Harbour Arts Sculpture Park

Harbour Arts Sculpture Park turned Hong Kong Island’s waterfront into an outdoor art exhibition, with works by emerging and established local and international artists on display between Wan Chai and Western District. Life-size horses, metallic rocks, giant feet and teddy bears made of bronze rubbish bags are just some of the works on show. Among the 19 artists on show are Tracey Emin, Antony Gormley, Ko Sin Tung and Matthew Tsang Man Fu.

Hong Kong Art Month

Presented by the Hong Kong Arts Centre, the outdoor exhibition featured Tim Marlow, Artistic Director of the Royal Academy of Arts, and Fumio Nanjo, Director of Mori Art Museum and Director of International Programmes at Hong Kong Art School, as co-curators. Harbour Arts Sculpture Park closes on 11 April 2018.

 

Spiral Scratch

From 20 March to 8 April, Garden Court at Pacific Place was transformed into a visual kaleidoscope, thanks to a site-specific installation by British artist Jim Lambie. His work consisted of curving, black-and-white forms that ran from one end of the floor at Garden Court to the other, made up of strips of vinyl tape layered to create a giant, dynamic floor sculpture.

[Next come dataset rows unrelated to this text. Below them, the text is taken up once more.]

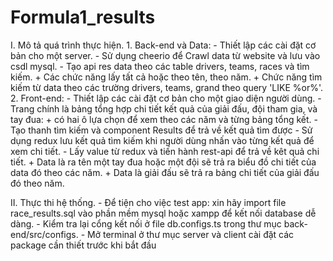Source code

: # Formula1_results

I. Mô tả quá trình thực hiện.
    1. Back-end và Data:
    - Thiết lập các cài đặt cơ bản cho một server.
    - Sử dụng cheerio để Crawl data từ website và lưu vào csdl mysql.
    - Tạo api res data theo các table drivers, teams, races và tìm kiếm.
        + Các chức năng lấy tất cả hoặc theo tên, theo năm.
        + Chức năng tìm kiếm từ data theo các trường drivers, teams, grand theo query 'LIKE   %or%'.
    2. Front-end:
    - Thiết lập các cài đặt cơ bản cho một giao diện người dùng.
    - Trang chính là bảng tổng hợp chi tiết kết quả của giải đấu, đội tham gia, và tay đua:
        + có hai ô lựa chọn để xem theo các năm và từng bảng tổng kết.
    - Tạo thanh tìm kiếm và component Results để trả về kết quả tìm được
    - Sử dụng redux lưu kết quả tìm kiếm khi người dùng nhấn vào từng kết quả để xem chi tiết.
    - Lấy value từ redux và tiến hành rest-api để trả về kêt quả chi tiết.
        + Data là ra tên một tay đua hoặc một đội sẽ trả ra biểu đồ chi tiết của data đó theo các năm.
        + Data là giải đấu sẽ trả ra bảng chi tiết của giải đấu đó theo năm.

II. Thực thi hệ thống.
    - Để tiện cho việc test app: xin hãy import file race_results.sql vào phần mềm mysql hoặc xampp để kết nối database dễ dàng.
    - Kiểm tra lại cổng kết nối ở file db.configs.ts trong thư mục back-end/src/configs.
    - Mở terminal ở thư mục server và client cài đặt các package cần thiết trước khi bắt đầu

Lambie then dotted neon ladders, inset with mirrors – which deprived them of their functionality – throughout the space. It brought pops of colour to this otherwise monochrome space, while encouraging different perspectives (does one look up, or down in a space like this?).

Morning Dynamics

Like Spiral Scratch, Morning Dynamics is part of Swire Properties Arts Month 2018, and it saw the tunnel to the Taikoo Place exit at Quarry Bay MTR station transformed, bringing vibrancy to the morning commute through graphic pops of colour and energetic lines and forms. British artist Remi Rough was behind this urban art project, which was commissioned by Swire Properties and MTR as part of their Art in MTR initiative.

Hong Kong Art Month

 

Live Urban Art

On 23 and 24 March, Taikoo Park was alive with artists working on vast canvas murals and spectators watching them at work. The artists were Phil Ashcroft, Xenz and Mr Jago, each of them renowned British street artists. Swire Properties partnered with international architecture and design studio Aedas to make the event happen.

Hong Kong Art Month

The canvases they created are actually made up of 40 smaller canvases each, and these individual works (50 x 40cm in size) are now being auctioned online to raise money for a programme run by the Hong Kong Youth Arts Foundation for underprivileged and disadvantaged youths. The auction will be live until 13 April 2018.